-- Data for review follows --

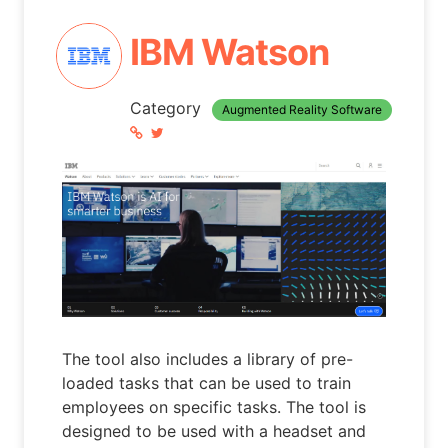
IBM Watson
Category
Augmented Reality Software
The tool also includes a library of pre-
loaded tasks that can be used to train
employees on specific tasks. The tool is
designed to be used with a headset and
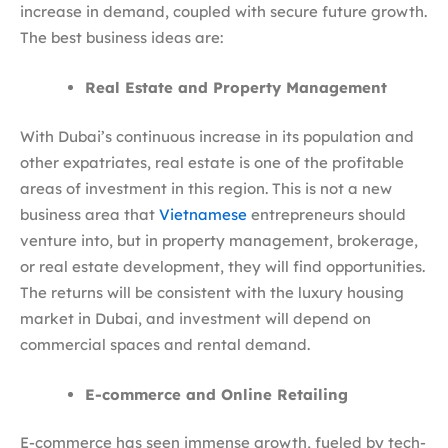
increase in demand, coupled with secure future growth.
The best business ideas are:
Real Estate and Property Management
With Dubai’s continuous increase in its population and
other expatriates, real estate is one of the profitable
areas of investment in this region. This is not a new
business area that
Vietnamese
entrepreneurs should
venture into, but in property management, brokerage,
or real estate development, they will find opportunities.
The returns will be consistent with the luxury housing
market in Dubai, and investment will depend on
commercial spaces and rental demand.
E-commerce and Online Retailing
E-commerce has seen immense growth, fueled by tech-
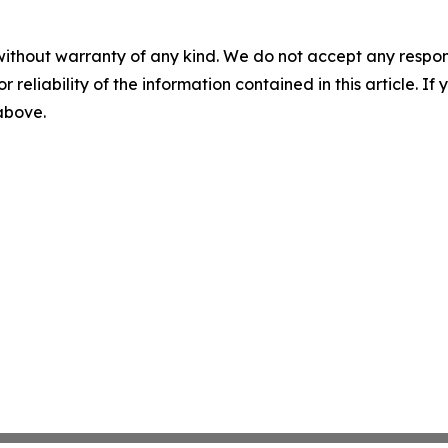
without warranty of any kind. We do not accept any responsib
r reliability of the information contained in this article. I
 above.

-- Data for review concluded --
-- Data for review follows --

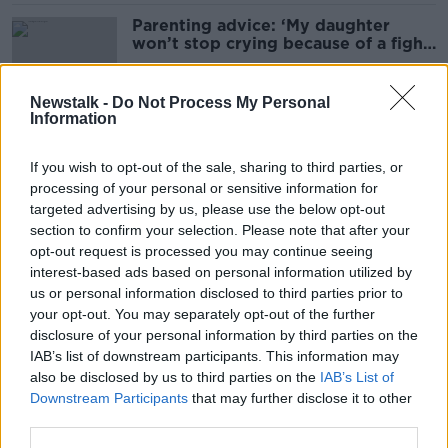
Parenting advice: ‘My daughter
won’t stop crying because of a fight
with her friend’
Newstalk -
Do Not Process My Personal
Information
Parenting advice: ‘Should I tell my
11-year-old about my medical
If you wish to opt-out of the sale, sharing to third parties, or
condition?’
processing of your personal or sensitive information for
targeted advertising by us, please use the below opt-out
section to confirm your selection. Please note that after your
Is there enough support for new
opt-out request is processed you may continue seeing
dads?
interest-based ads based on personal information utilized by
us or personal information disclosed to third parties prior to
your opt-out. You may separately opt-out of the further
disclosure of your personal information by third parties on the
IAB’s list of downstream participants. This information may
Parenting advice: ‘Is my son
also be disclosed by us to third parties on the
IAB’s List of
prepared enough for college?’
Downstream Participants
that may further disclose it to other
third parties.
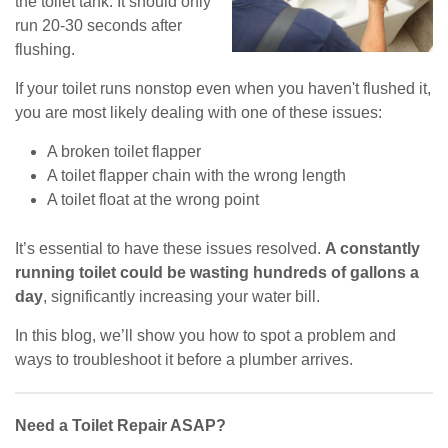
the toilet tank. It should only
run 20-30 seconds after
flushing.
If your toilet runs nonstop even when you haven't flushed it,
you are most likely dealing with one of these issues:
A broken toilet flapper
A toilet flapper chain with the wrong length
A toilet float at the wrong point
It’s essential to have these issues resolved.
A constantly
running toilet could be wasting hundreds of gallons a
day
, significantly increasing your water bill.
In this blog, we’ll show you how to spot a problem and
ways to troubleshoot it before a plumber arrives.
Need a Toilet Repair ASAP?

-- Data for review concluded --
-- Data for review follows --

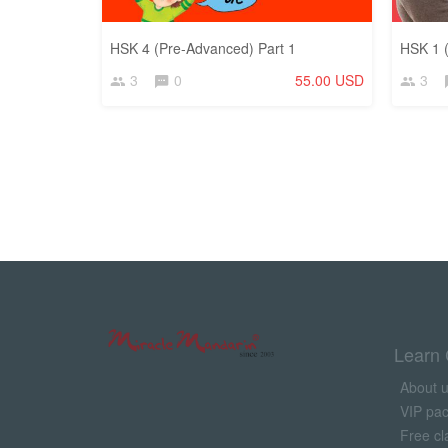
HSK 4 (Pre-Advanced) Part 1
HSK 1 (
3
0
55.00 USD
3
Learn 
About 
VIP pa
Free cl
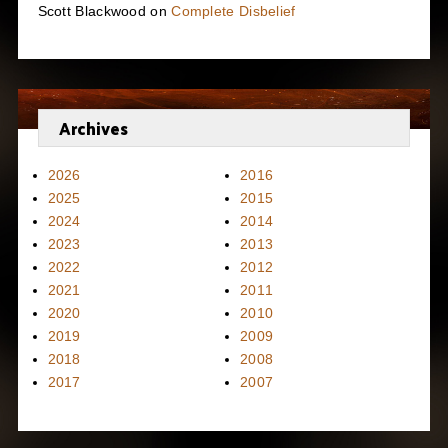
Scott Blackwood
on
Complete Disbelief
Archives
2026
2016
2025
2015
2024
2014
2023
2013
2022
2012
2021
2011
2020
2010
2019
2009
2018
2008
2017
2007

-- Data for review concluded --

Exercise requirements -> Above are the records; from them, give again exactly the lines from the one containing "A constantly" to the one containing "Need a Toilet Repair ASAP?", both lines included, and nothing more.

Worked solution ->
A constantly
running toilet could be wasting hundreds of gallons a
day
, significantly increasing your water bill.
In this blog, we’ll show you how to spot a problem and
ways to troubleshoot it before a plumber arrives.
Need a Toilet Repair ASAP?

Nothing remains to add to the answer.